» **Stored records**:

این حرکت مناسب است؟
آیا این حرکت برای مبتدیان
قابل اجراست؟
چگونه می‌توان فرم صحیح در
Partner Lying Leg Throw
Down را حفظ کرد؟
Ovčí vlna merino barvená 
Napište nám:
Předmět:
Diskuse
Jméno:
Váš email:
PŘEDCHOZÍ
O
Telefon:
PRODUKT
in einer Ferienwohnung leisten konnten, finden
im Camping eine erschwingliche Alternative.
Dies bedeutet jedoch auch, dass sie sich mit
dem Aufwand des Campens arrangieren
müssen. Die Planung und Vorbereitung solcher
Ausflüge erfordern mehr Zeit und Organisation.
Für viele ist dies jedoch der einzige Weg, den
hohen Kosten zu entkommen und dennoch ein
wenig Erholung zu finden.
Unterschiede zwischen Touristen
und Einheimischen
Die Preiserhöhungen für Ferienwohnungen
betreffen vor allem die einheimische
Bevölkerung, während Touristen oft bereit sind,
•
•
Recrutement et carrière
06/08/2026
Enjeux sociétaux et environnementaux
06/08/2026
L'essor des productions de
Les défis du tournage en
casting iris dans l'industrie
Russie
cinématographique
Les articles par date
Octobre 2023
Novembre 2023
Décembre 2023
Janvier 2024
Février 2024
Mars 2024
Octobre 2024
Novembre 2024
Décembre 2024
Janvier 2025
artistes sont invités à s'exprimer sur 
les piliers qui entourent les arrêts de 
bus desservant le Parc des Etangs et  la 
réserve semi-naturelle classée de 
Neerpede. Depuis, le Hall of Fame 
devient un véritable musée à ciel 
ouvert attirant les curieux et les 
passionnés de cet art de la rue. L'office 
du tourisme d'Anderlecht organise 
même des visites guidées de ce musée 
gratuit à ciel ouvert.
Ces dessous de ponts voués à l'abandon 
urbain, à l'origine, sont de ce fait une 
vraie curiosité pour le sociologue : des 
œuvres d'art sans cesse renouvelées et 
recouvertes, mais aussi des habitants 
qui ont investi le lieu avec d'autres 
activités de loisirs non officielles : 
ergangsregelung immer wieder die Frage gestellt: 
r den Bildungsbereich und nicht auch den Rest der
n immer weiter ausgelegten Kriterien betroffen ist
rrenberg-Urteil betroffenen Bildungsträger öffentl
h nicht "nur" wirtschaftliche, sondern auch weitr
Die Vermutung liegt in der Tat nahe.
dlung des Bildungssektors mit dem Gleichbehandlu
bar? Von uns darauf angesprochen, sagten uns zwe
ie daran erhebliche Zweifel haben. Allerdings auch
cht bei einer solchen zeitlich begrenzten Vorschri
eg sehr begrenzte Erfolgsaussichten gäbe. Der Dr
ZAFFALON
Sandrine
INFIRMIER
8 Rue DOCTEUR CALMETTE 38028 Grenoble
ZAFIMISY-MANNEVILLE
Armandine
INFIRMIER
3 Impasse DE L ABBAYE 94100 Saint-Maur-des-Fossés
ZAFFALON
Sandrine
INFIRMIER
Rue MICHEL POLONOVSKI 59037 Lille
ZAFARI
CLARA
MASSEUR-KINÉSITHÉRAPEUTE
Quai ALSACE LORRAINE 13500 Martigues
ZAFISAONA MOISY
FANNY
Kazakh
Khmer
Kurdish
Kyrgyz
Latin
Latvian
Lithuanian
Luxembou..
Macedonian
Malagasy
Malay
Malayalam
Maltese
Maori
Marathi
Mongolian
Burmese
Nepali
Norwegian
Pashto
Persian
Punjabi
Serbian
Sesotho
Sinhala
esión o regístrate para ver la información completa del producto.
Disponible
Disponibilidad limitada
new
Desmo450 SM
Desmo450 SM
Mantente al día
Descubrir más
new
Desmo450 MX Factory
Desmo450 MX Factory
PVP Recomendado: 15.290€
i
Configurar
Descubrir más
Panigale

» **Task to complete**: Repeat word for word the lines above that run from the line containing "Unterschiede zwischen Touristen" through the line containing "les piliers qui entourent les arrêts de", both ends included, and nothing else.

» **Solved problem**:
Unterschiede zwischen Touristen
und Einheimischen
Die Preiserhöhungen für Ferienwohnungen
betreffen vor allem die einheimische
Bevölkerung, während Touristen oft bereit sind,
•
•
Recrutement et carrière
06/08/2026
Enjeux sociétaux et environnementaux
06/08/2026
L'essor des productions de
Les défis du tournage en
casting iris dans l'industrie
Russie
cinématographique
Les articles par date
Octobre 2023
Novembre 2023
Décembre 2023
Janvier 2024
Février 2024
Mars 2024
Octobre 2024
Novembre 2024
Décembre 2024
Janvier 2025
artistes sont invités à s'exprimer sur 
les piliers qui entourent les arrêts de 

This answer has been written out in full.